→ **The problem**
Below are some records; work out how many of their lines contain "light" and give the number only.

→ **Material shown**
────
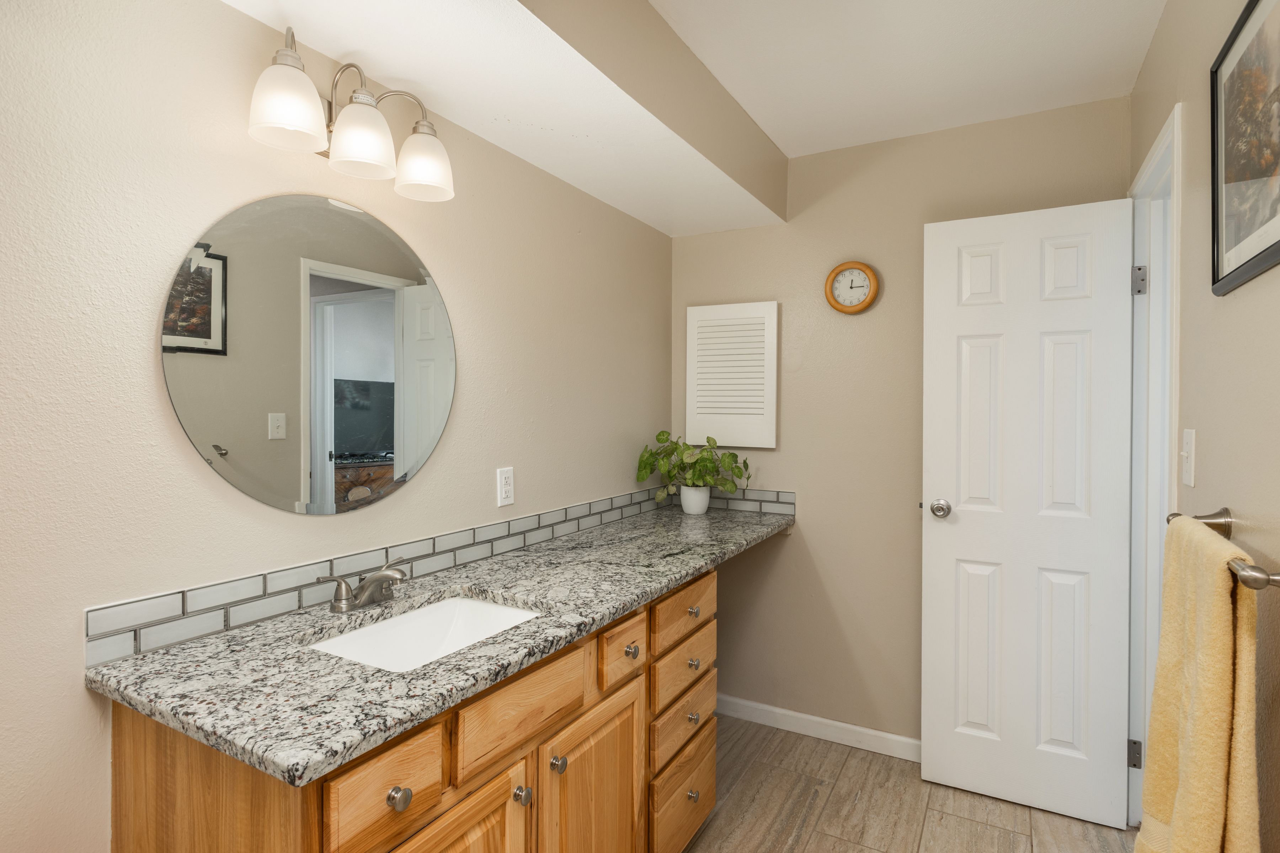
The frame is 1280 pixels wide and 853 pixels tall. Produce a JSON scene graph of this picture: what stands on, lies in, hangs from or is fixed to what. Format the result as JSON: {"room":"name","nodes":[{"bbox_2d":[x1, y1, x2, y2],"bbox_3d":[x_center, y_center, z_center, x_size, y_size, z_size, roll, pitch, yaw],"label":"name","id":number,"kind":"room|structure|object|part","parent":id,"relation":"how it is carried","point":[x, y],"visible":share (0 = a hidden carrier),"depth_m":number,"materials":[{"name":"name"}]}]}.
{"room":"bathroom","nodes":[
{"label":"bathroom","id":0,"kind":"room"},
{"bbox_2d":[0,0,673,852],"bbox_3d":[-0.788,0.098,1.506,0.116,2.415,3.760,1,1,29],"label":"left wall","id":1,"kind":"structure","parent":0,"point":[81,695],"depth_m":1.26,"materials":[{"name":"paint"}]},
{"bbox_2d":[159,193,456,517],"bbox_3d":[-0.696,-0.151,1.567,0.010,0.715,0.744,1,1,29],"label":"round mirror","id":2,"kind":"object","parent":1,"relation":"attached to","point":[171,349],"visible":0.99,"depth_m":1.49,"materials":[{"name":"mirror"}]},
{"bbox_2d":[246,25,454,202],"bbox_3d":[-0.621,-0.682,1.484,0.196,0.252,0.492,1,1,29],"label":"vanity light","id":3,"kind":"object","parent":1,"relation":"attached to","point":[294,125],"visible":0.99,"depth_m":1.42,"materials":[{"name":"silver metal"}]},
{"bbox_3d":[-0.680,-0.621,1.312,0.133,0.129,0.134,1,1,29],"label":"shade","id":4,"kind":"part","parent":3,"relation":"part of","materials":[{"name":"white glass"}]},
{"bbox_3d":[-0.596,-0.612,1.449,0.129,0.124,0.129,1,1,29],"label":"shade","id":5,"kind":"part","parent":3,"relation":"part of","materials":[{"name":"white glass"}]},
{"bbox_3d":[-0.512,-0.621,1.609,0.132,0.126,0.131,1,1,29],"label":"shade","id":6,"kind":"part","parent":3,"relation":"part of","materials":[{"name":"white glass"}]},
{"bbox_2d":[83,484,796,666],"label":"tile backsplash","id":7,"kind":"structure","parent":1,"relation":"attached to","point":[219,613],"depth_m":1.56,"materials":[{"name":"tile"}]},
{"bbox_2d":[496,466,514,506],"bbox_3d":[-0.411,0.194,2.081,0.008,0.116,0.071,1,1,29],"label":"wall outlet","id":8,"kind":"object","parent":1,"relation":"attached to","point":[504,493],"visible":0.98,"depth_m":2.07,"materials":[{"name":"white plastic"}]},
{"bbox_2d":[670,93,1129,750],"bbox_3d":[0.934,0.091,2.741,1.821,2.413,0.120,1,1,29],"label":"back wall","id":9,"kind":"structure","parent":0,"point":[822,488],"depth_m":2.71,"materials":[{"name":"beige paint"}]},
{"bbox_2d":[684,300,778,450],"bbox_3d":[0.391,-0.207,2.944,0.419,0.628,0.037,1,1,29],"label":"louvered shutter","id":10,"kind":"object","parent":9,"relation":"attached to","point":[732,317],"visible":0.99,"depth_m":2.92,"materials":[{"name":"white wood"}]},
{"bbox_2d":[715,694,920,762],"bbox_3d":[0.908,1.257,2.690,1.527,0.087,0.013,1,1,29],"label":"baseboard","id":11,"kind":"structure","parent":9,"relation":"attached to","point":[742,702],"depth_m":2.77,"materials":[{"name":"white paint"}]},
{"bbox_2d":[824,261,879,313],"bbox_3d":[0.844,-0.545,2.701,0.209,0.205,0.035,1,1,29],"label":"wall clock","id":12,"kind":"object","parent":9,"relation":"attached to","point":[840,270],"visible":0.99,"depth_m":2.70,"materials":[{"name":"brown wood"}]},
{"bbox_2d":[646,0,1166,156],"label":"ceiling","id":13,"kind":"structure","parent":0,"point":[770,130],"depth_m":2.03,"materials":[{"name":"white paint"}]},
{"bbox_2d":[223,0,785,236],"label":"ceiling soffit","id":14,"kind":"object","parent":13,"relation":"attached to","point":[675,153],"visible":0.97,"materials":[{"name":"white paint"}]},
{"bbox_2d":[681,714,1141,852],"bbox_3d":[0.294,1.350,1.021,2.637,0.059,3.895,1,1,29],"label":"floor","id":15,"kind":"structure","parent":0,"point":[805,834],"depth_m":2.27,"materials":[{"name":"brown"}]},
{"bbox_2d":[99,558,740,852],"bbox_3d":[-0.151,0.865,1.914,0.616,0.896,2.152,1,1,29],"label":"vanity cabinet","id":16,"kind":"object","parent":15,"relation":"on","point":[712,769],"visible":0.6,"depth_m":1.28,"materials":[{"name":"brown wood"}]},
{"bbox_3d":[-0.410,0.586,1.095,0.028,0.143,0.222,1,1,29],"label":"drawer","id":17,"kind":"part","parent":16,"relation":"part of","materials":[{"name":"brown wood"}]},
{"bbox_3d":[-0.396,0.607,1.106,0.030,0.033,0.033,1,1,29],"label":"knob","id":18,"kind":"part","parent":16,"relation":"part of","materials":[{"name":"silver metal"}]},
{"bbox_2d":[88,502,795,786],"bbox_3d":[-0.145,0.435,2.009,0.616,0.039,2.271,1,1,29],"label":"granite countertop","id":19,"kind":"structure","parent":16,"relation":"on","point":[614,610],"depth_m":1.22,"materials":[{"name":"grey stone"}]},
{"bbox_2d":[315,564,406,613],"bbox_3d":[-0.583,0.363,1.498,0.160,0.091,0.220,1,1,29],"label":"faucet","id":20,"kind":"object","parent":19,"relation":"on","point":[377,578],"visible":0.99,"depth_m":1.48,"materials":[{"name":"silver metal"}]},
{"bbox_2d":[304,593,541,671],"bbox_3d":[-0.427,0.517,1.416,0.374,0.158,0.507,1,1,29],"label":"sink","id":21,"kind":"object","parent":19,"relation":"in","point":[419,615],"visible":0.39,"depth_m":1.58,"materials":[{"name":"white ceramic"}]},
{"bbox_2d":[679,484,710,515],"bbox_3d":[0.237,0.331,2.909,0.129,0.119,0.126,1,1,29],"label":"plant pot","id":22,"kind":"object","parent":19,"relation":"on","point":[682,498],"visible":0.91,"depth_m":2.86,"materials":[{"name":"white ceramic"}]},
{"bbox_2d":[633,431,754,502],"bbox_3d":[0.237,0.210,2.824,0.469,0.357,0.341,1,1,29],"label":"potted plant","id":23,"kind":"object","parent":22,"relation":"in","point":[662,441],"visible":0.95,"depth_m":2.81,"materials":[{"name":"green plant"}]},
{"bbox_3d":[-0.334,0.953,1.208,0.040,0.519,0.367,1,1,29],"label":"cabinet door","id":24,"kind":"part","parent":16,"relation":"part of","materials":[{"name":"brown wood"}]},
{"bbox_3d":[-0.235,0.578,1.383,0.026,0.142,0.372,1,1,29],"label":"false drawer","id":25,"kind":"part","parent":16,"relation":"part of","materials":[{"name":"brown wood"}]},
{"bbox_2d":[1127,0,1279,852],"bbox_3d":[0.828,0.117,0.672,0.118,2.437,3.747,1,1,29],"label":"right wall","id":26,"kind":"structure","parent":0,"point":[1213,456],"depth_m":1.26,"materials":[{"name":"beige paint"}]},
{"bbox_2d":[1126,102,1181,832],"bbox_3d":[1.460,0.274,1.852,0.138,2.101,0.681,1,1,29],"label":"door frame","id":27,"kind":"structure","parent":26,"relation":"attached to","point":[1156,153],"depth_m":2.09,"materials":[{"name":"white paint"}]},
{"bbox_2d":[920,197,1136,831],"bbox_3d":[1.298,0.286,2.297,0.620,2.026,0.155,1,1,29],"label":"door","id":28,"kind":"structure","parent":27,"relation":"attached to","point":[1065,735],"depth_m":2.28,"materials":[{"name":"white paint"}]},
{"bbox_3d":[1.075,0.309,2.426,0.070,0.063,0.077,1,1,29],"label":"doorknob","id":29,"kind":"part","parent":28,"relation":"part of","materials":[{"name":"silver metal"}]},
{"bbox_3d":[1.627,1.090,2.234,0.032,0.089,0.027,1,1,29],"label":"hinge","id":30,"kind":"part","parent":27,"relation":"part of","materials":[{"name":"silver metal"}]},
{"bbox_3d":[1.633,-0.462,2.222,0.034,0.093,0.029,1,1,29],"label":"hinge","id":31,"kind":"part","parent":27,"relation":"part of","materials":[{"name":"silver metal"}]},
{"bbox_2d":[1180,427,1196,487],"bbox_3d":[1.190,0.073,1.472,0.017,0.119,0.078,1,1,29],"label":"light switch","id":32,"kind":"object","parent":26,"relation":"attached to","point":[1190,481],"visible":0.96,"depth_m":1.46,"materials":[{"name":"white plastic"}]},
{"bbox_2d":[1169,508,1279,588],"bbox_3d":[0.938,0.195,1.073,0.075,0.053,0.548,1,1,29],"label":"towel bar","id":33,"kind":"object","parent":26,"relation":"attached to","point":[1256,570],"visible":0.67,"depth_m":0.96,"materials":[{"name":"silver metal"}]},
{"bbox_2d":[1134,518,1263,852],"bbox_3d":[0.885,0.574,1.075,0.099,0.792,0.404,1,1,29],"label":"yellow towel","id":34,"kind":"object","parent":33,"relation":"hanging from","point":[1223,613],"visible":0.96,"depth_m":0.99,"materials":[{"name":"yellow fabric"}]},
{"bbox_2d":[1210,0,1279,297],"bbox_3d":[0.996,-0.474,1.088,0.019,0.461,0.492,1,1,29],"label":"framed picture","id":35,"kind":"object","parent":26,"relation":"attached to","point":[1213,275],"visible":1,"depth_m":1.14,"materials":[{"name":"black"}]}
]}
────
→ **Output of the exercise**
2